La replica della piattaforma contro le accuse
Substack ha replicato tramite due post. Il primo è stato pubblicato dal co-fondatore Hamish McKenzie, che ha provato a spiegare la questione del pagamento anticipato: Substack Pro offre a scrittori selezionati un pagamento anticipato per il primo anno sulla piattaforma ma, dopo quell’anno, non c’è nessun tipo di fisso garantito e gli scrittori possono attingere al 90% di quello che guadagnano. Si tratta di «accordi decisionali aziendali, non editoriali», spiega McKenzie.
Sulla questione transfobia ha specificato che «non commissioniamo né modifichiamo storie. Non assumiamo scrittori né li gestiamo. Gli scrittori, non Substack, sono i proprietari.
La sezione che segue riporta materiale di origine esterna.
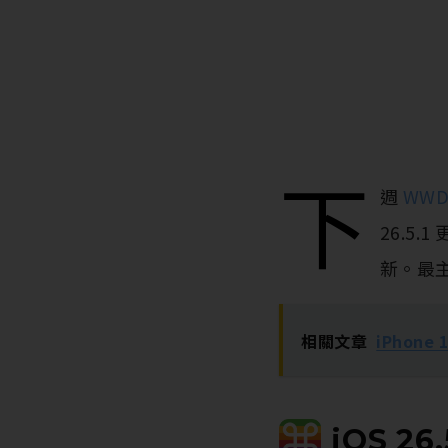
下
週
WWD
26.5
新。最主要
相關文章
iPhon
iOS 26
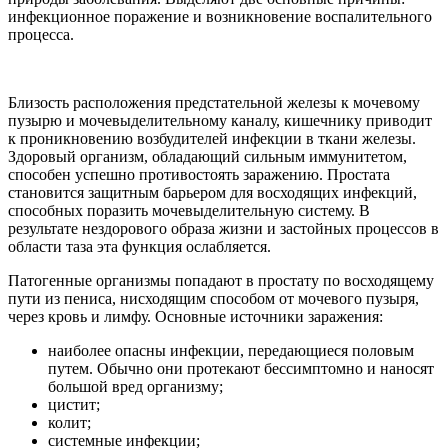
инфекционное поражение и возникновение воспалительного
процесса.
Близость расположения предстательной железы к мочевому
пузырю и мочевыделительному каналу, кишечнику приводит
к проникновению возбудителей инфекции в ткани железы.
Здоровый организм, обладающий сильным иммунитетом,
способен успешно противостоять заражению. Простата
становится защитным барьером для восходящих инфекций,
способных поразить мочевыделительную систему. В
результате нездорового образа жизни и застойных процессов в
области таза эта функция ослабляется.
Патогенные организмы попадают в простату по восходящему
пути из пениса, нисходящим способом от мочевого пузыря,
через кровь и лимфу. Основные источники заражения:
наиболее опасны инфекции, передающиеся половым
путем. Обычно они протекают бессимптомно и наносят
большой вред организму;
цистит;
колит;
системные инфекции;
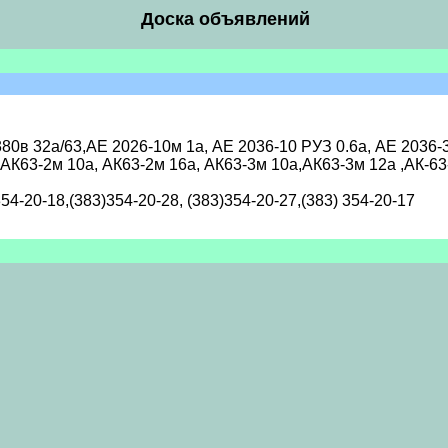
Доска объявлений
в 32а/63,АЕ 2026-10м 1а, АЕ 2036-10 РУЗ 0.6а, АЕ 2036-30
 АК63-2м 10а, АК63-2м 16а, АК63-3м 10а,АК63-3м 12а ,АК-63
54-20-18,(383)354-20-28, (383)354-20-27,(383) 354-20-17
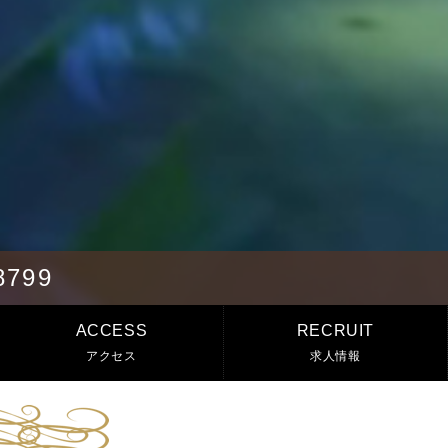
8799
ACCESS
RECRUIT
アクセス
求人情報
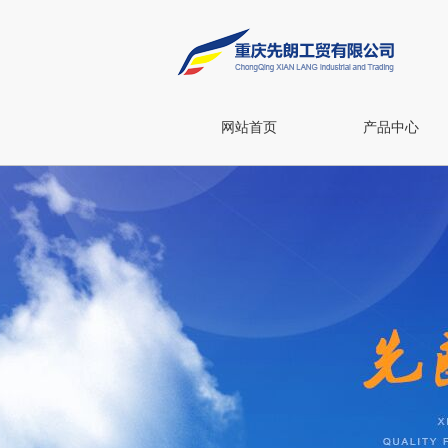
网站首页
产品中心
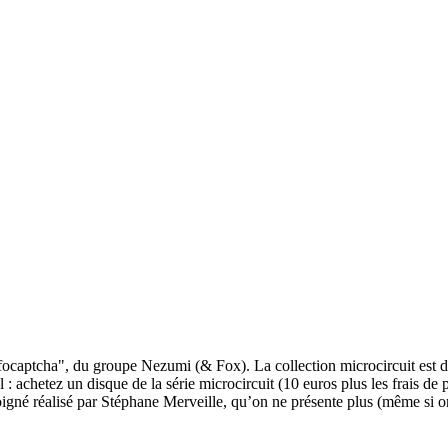
captcha", du groupe Nezumi (& Fox). La collection microcircuit est dé
l : achetez un disque de la série microcircuit (10 euros plus les frais de
gné réalisé par Stéphane Merveille, qu’on ne présente plus (même si on de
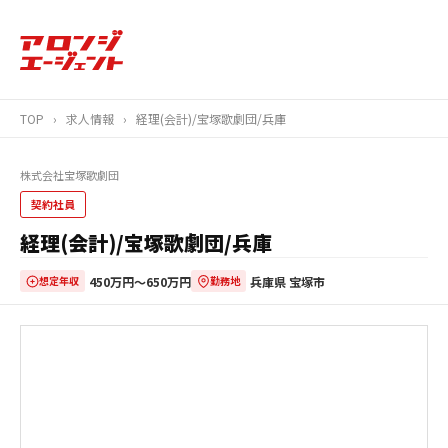
TOP
›
求人情報
›
経理(会計)/宝塚歌劇団/兵庫
株式会社宝塚歌劇団
契約社員
経理(会計)/宝塚歌劇団/兵庫
450万円〜650万円
兵庫県 宝塚市
想定年収
勤務地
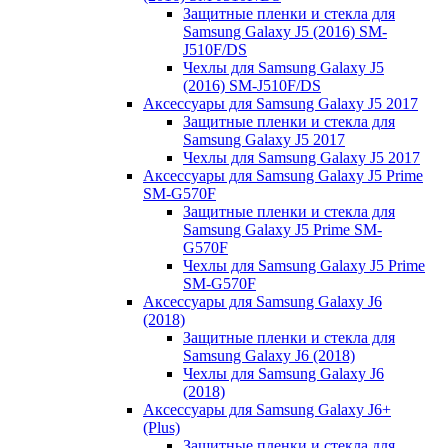
Защитные пленки и стекла для
Samsung Galaxy J5 (2016) SM-
J510F/DS
Чехлы для Samsung Galaxy J5
(2016) SM-J510F/DS
Аксессуары для Samsung Galaxy J5 2017
Защитные пленки и стекла для
Samsung Galaxy J5 2017
Чехлы для Samsung Galaxy J5 2017
Аксессуары для Samsung Galaxy J5 Prime
SM-G570F
Защитные пленки и стекла для
Samsung Galaxy J5 Prime SM-
G570F
Чехлы для Samsung Galaxy J5 Prime
SM-G570F
Аксессуары для Samsung Galaxy J6
(2018)
Защитные пленки и стекла для
Samsung Galaxy J6 (2018)
Чехлы для Samsung Galaxy J6
(2018)
Аксессуары для Samsung Galaxy J6+
(Plus)
Защитные пленки и стекла для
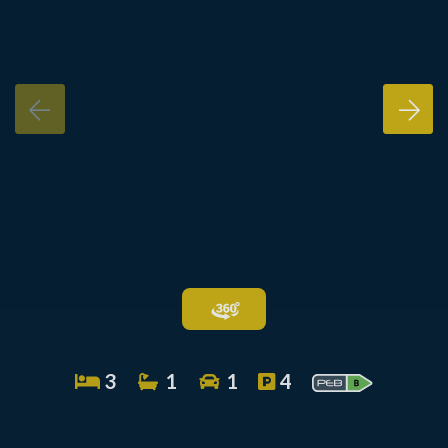
3
1
1
4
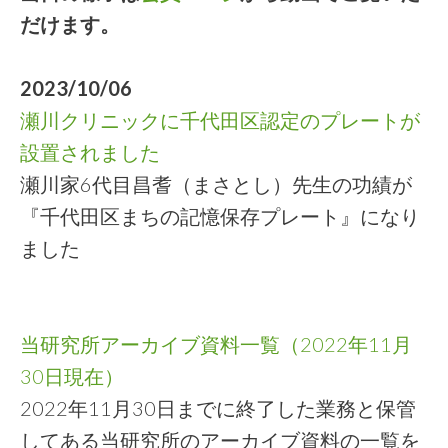
だけます。
2023/10/06
瀬川クリニックに千代田区認定のプレートが
設置されました
瀬川家6代目昌耆（まさとし）先生の功績が
『千代田区まちの記憶保存プレート』になり
ました
当研究所アーカイブ資料一覧（2022年11月
30日現在）
2022年11月30日までに終了した業務と保管
してある当研究所のアーカイブ資料の一覧を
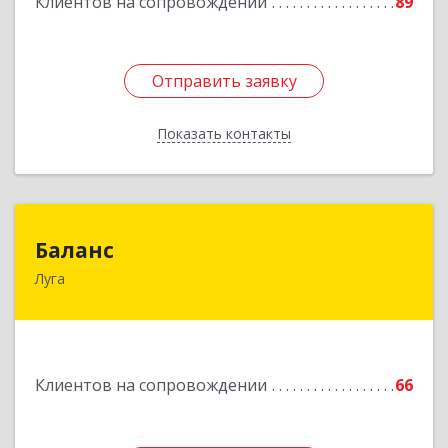
Клиентов на сопровождении
89
Подробнее
Отправить заявку
Отправить заявку
Показать контакты
Назад
Баланс
Баланс
Луга
188230, Ленинградская обл, Луга г, Урицкого
пр-кт, дом № 77а
Подробнее
Клиентов на сопровождении
66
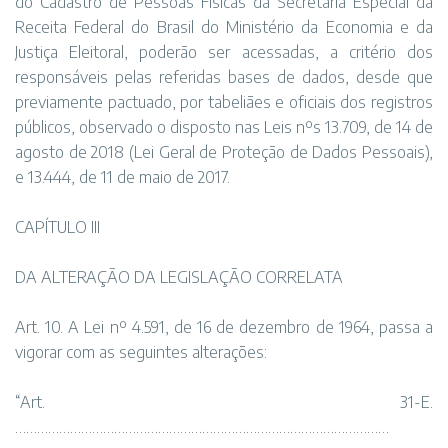
do Cadastro de Pessoas Físicas da Secretaria Especial da
Receita Federal do Brasil do Ministério da Economia e da
Justiça Eleitoral, poderão ser acessadas, a critério dos
responsáveis pelas referidas bases de dados, desde que
previamente pactuado, por tabeliães e oficiais dos registros
públicos, observado o disposto nas Leis nºs 13.709, de 14 de
agosto de 2018 (Lei Geral de Proteção de Dados Pessoais),
e 13.444, de 11 de maio de 2017.
CAPÍTULO III
DA ALTERAÇÃO DA LEGISLAÇÃO CORRELATA
Art. 10. A Lei nº 4.591, de 16 de dezembro de 1964, passa a
vigorar com as seguintes alterações:
“Art. 31-E.
…………………………………………………………………………………………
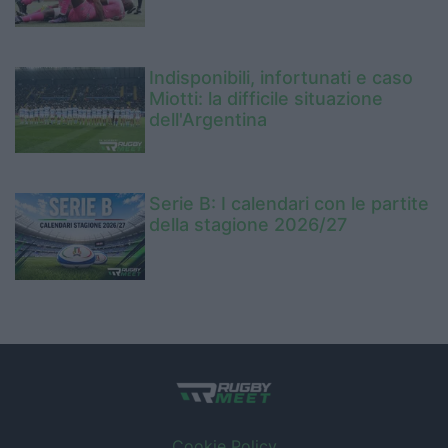
Indisponibili, infortunati e caso
Miotti: la difficile situazione
dell'Argentina
Serie B: I calendari con le partite
della stagione 2026/27
Cookie Policy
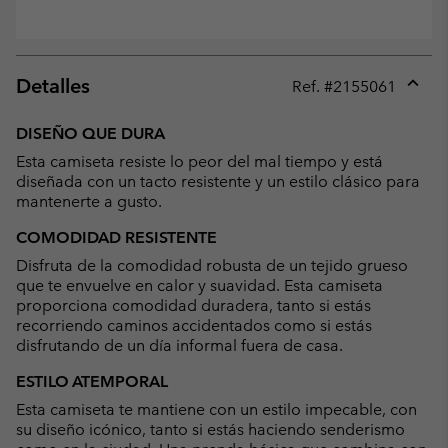
Detalles
Ref. #
2155061
Expan
or
DISEÑO QUE DURA
collap
Esta camiseta resiste lo peor del mal tiempo y está
sectio
diseñada con un tacto resistente y un estilo clásico para
mantenerte a gusto.
COMODIDAD RESISTENTE
Disfruta de la comodidad robusta de un tejido grueso
que te envuelve en calor y suavidad. Esta camiseta
proporciona comodidad duradera, tanto si estás
recorriendo caminos accidentados como si estás
disfrutando de un día informal fuera de casa.
ESTILO ATEMPORAL
Esta camiseta te mantiene con un estilo impecable, con
su diseño icónico, tanto si estás haciendo senderismo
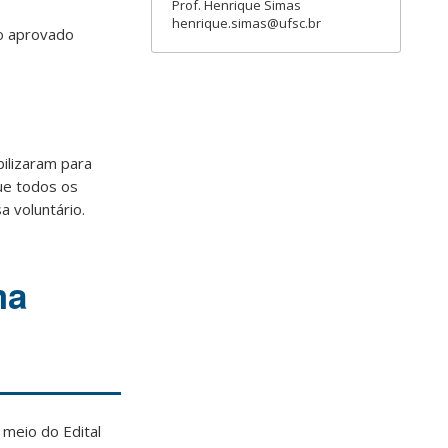
Prof. Henrique Simas
henrique.simas@ufsc.br
no aprovado
ilizaram para
ue todos os
 voluntário.
ma
 meio do Edital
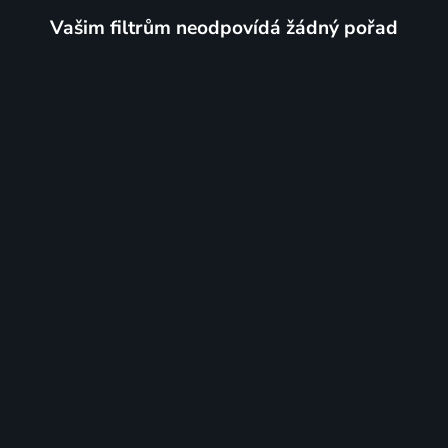
Vašim filtrům neodpovídá žádný pořad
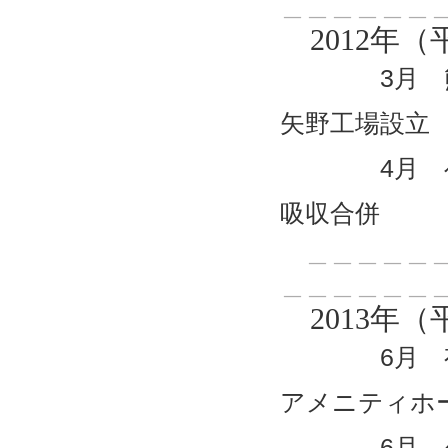
＿＿＿＿＿＿
2012年（
3月 熊本
矢野工場設立
4月 ベス
吸収合併
＿＿＿＿＿＿
＿＿＿＿＿＿
2013年（
6月 有限
アメニティホ
6月 久留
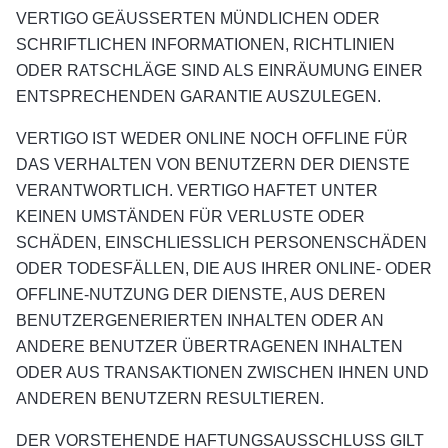
VERTIGO GEÄUSSERTEN MÜNDLICHEN ODER
SCHRIFTLICHEN INFORMATIONEN, RICHTLINIEN
ODER RATSCHLÄGE SIND ALS EINRÄUMUNG EINER
ENTSPRECHENDEN GARANTIE AUSZULEGEN.
VERTIGO IST WEDER ONLINE NOCH OFFLINE FÜR
DAS VERHALTEN VON BENUTZERN DER DIENSTE
VERANTWORTLICH. VERTIGO HAFTET UNTER
KEINEN UMSTÄNDEN FÜR VERLUSTE ODER
SCHÄDEN, EINSCHLIESSLICH PERSONENSCHÄDEN
ODER TODESFÄLLEN, DIE AUS IHRER ONLINE- ODER
OFFLINE-NUTZUNG DER DIENSTE, AUS DEREN
BENUTZERGENERIERTEN INHALTEN ODER AN
ANDERE BENUTZER ÜBERTRAGENEN INHALTEN
ODER AUS TRANSAKTIONEN ZWISCHEN IHNEN UND
ANDEREN BENUTZERN RESULTIEREN.
DER VORSTEHENDE HAFTUNGSAUSSCHLUSS GILT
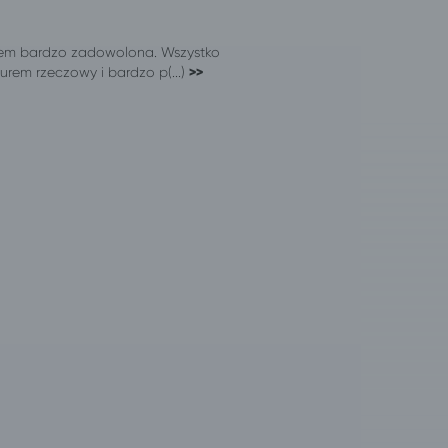
estem bardzo zadowolona. Wszystko
iurem rzeczowy i bardzo p(...)
>>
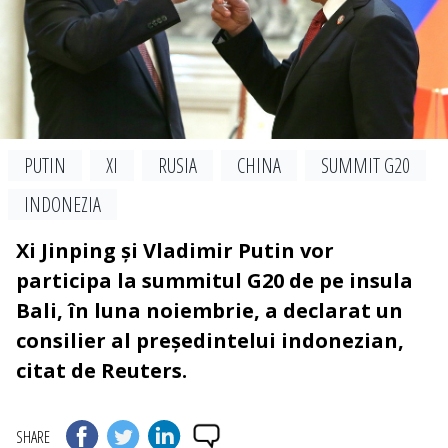
PUTIN
XI
RUSIA
CHINA
SUMMIT G20
INDONEZIA
Xi Jinping și Vladimir Putin vor
participa la summitul G20 de pe insula
Bali, în luna noiembrie, a declarat un
consilier al președintelui indonezian,
citat de Reuters.
SHARE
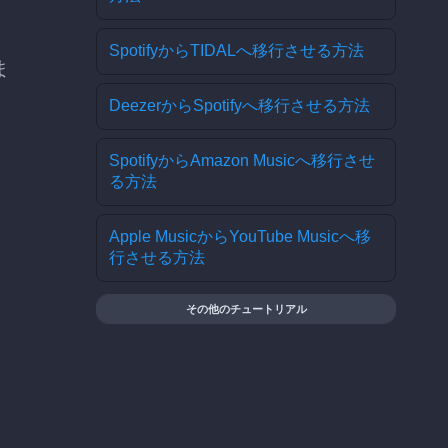
SpotifyからTIDALへ移行させる方法
ま
DeezerからSpotifyへ移行させる方法
SpotifyからAmazon Musicへ移行させ
る方法
Apple MusicからYouTube Musicへ移
行させる方法
その他のチュートリアル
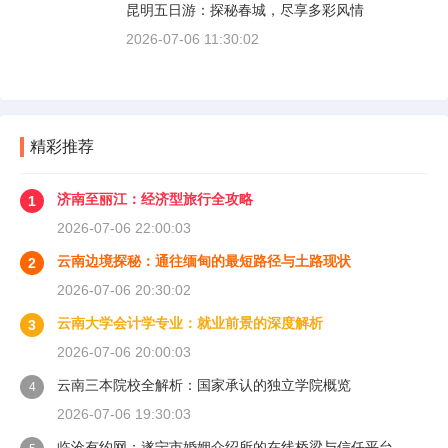
昆明五日游：探秘春城，尽享多彩风情
2026-07-06 11:30:02
精彩推荐
济南至丽江：经济型旅行全攻略
1
2026-07-06 22:00:03
云南边境探秘：通往缅甸的最短路径与土路现状
2
2026-07-06 20:30:02
云南大学会计学专业：就业前景的深度解析
3
2026-07-06 20:00:03
云南三本院校全解析：国家承认的独立学院概览
4
2026-07-06 19:30:03
临沧有约网：遂宁市婚姻介绍所的在线桥梁与信任平台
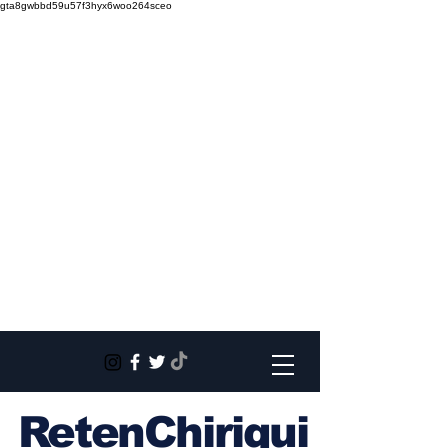
gta8gwbbd59u57f3hyx6woo264sceo
RetenChiriqui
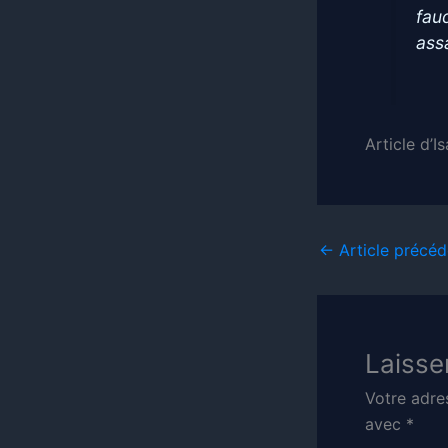
fau
ass
Article d’
←
Article précéd
Laisse
Votre adre
avec
*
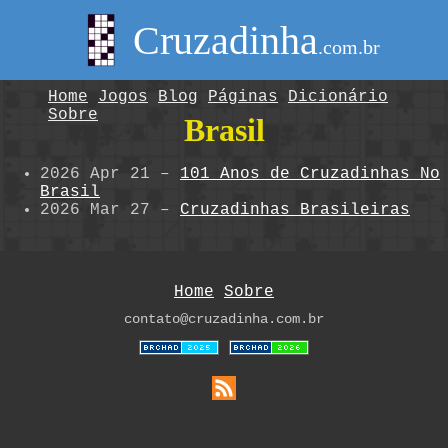
Cruzadinha
.com.br
Home
Jogos
Blog
Páginas
Dicionário
Sobre
Brasil
2026 Apr 21
–
101 Anos de Cruzadinhas No
Brasil
2026 Mar 27
–
Cruzadinhas Brasileiras
Home
Sobre
contato@cruzadinha.com.br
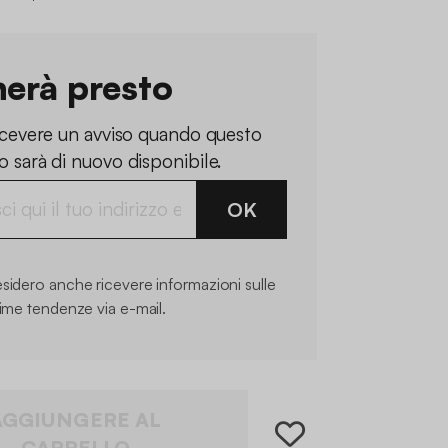
nerà presto
ricevere un avviso quando questo
 sarà di nuovo disponibile.
OK
sidero anche ricevere informazioni sulle
time tendenze via e-mail.
AGGIUNGERE AL
CARRELLO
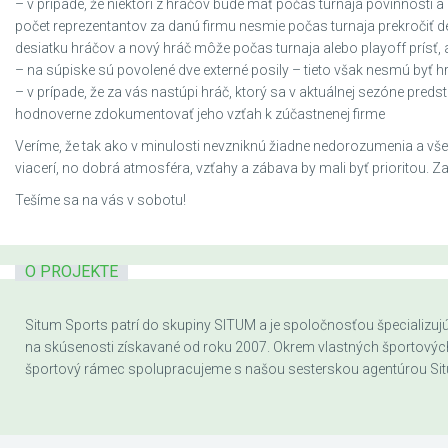
– v prípade, že niektorí z hráčov bude mať počas turnaja povinnosti a
počet reprezentantov za danú firmu nesmie počas turnaja prekročiť
desiatku hráčov a nový hráč môže počas turnaja alebo playoff prísť, a
– na súpiske sú povolené dve externé posily – tieto však nesmú byť 
– v prípade, že za vás nastúpi hráč, ktorý sa v aktuálnej sezóne predst
hodnoverne zdokumentovať jeho vzťah k zúčastnenej firme
Veríme, že tak ako v minulosti nevzniknú žiadne nedorozumenia a všetc
viacerí, no dobrá atmosféra, vzťahy a zábava by mali byť prioritou. Zat
Tešíme sa na vás v sobotu!
O PROJEKTE
Situm Sports patrí do skupiny SITUM a je spoločnosťou špecializujúc
na skúsenosti získavané od roku 2007. Okrem vlastných športových a
športový rámec spolupracujeme s našou sesterskou agentúrou Sit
Nessuno scrive per Substack: scrivono per le proprie pubblicazioni». Nel secondo post i co-fondatori sostengono che nel programma pro più della metà sono donne, più di un terzo sono di colore e ci sono punti di vista diversi ma «nessuno che possa essere ragionevolmente interpretato come anti-trans», seppure non facendo nomi.
Le regole di Substack
I fondatori hanno affermato che continueranno « a richiedere a tutti gli scrittori di attenersi alle linee guida sui contenuti di Substack, che proteggono da molestie e minacce» aggiungendo anche che «ci atterremo a un approccio diretto alla censura, come stabilito nella nostra dichiarazione sulla nostra filosofia di moderazione dei contenuti». Newitz – come riporta Techcrunch – ha comunque sottolineato che è questione di trasparenza. «Se Substack non rende pubblica la lista di chi paga e gli scrittori in Pro» l’azione «è palesemente fuorviante per le persone che stanno cercando di capire se possono fare soldi sulla piattaforma» e toglie la possibilità di «verificare le affermazioni di Substack su come i suoi redattori siano su “tutti i lati” dello spettro politico».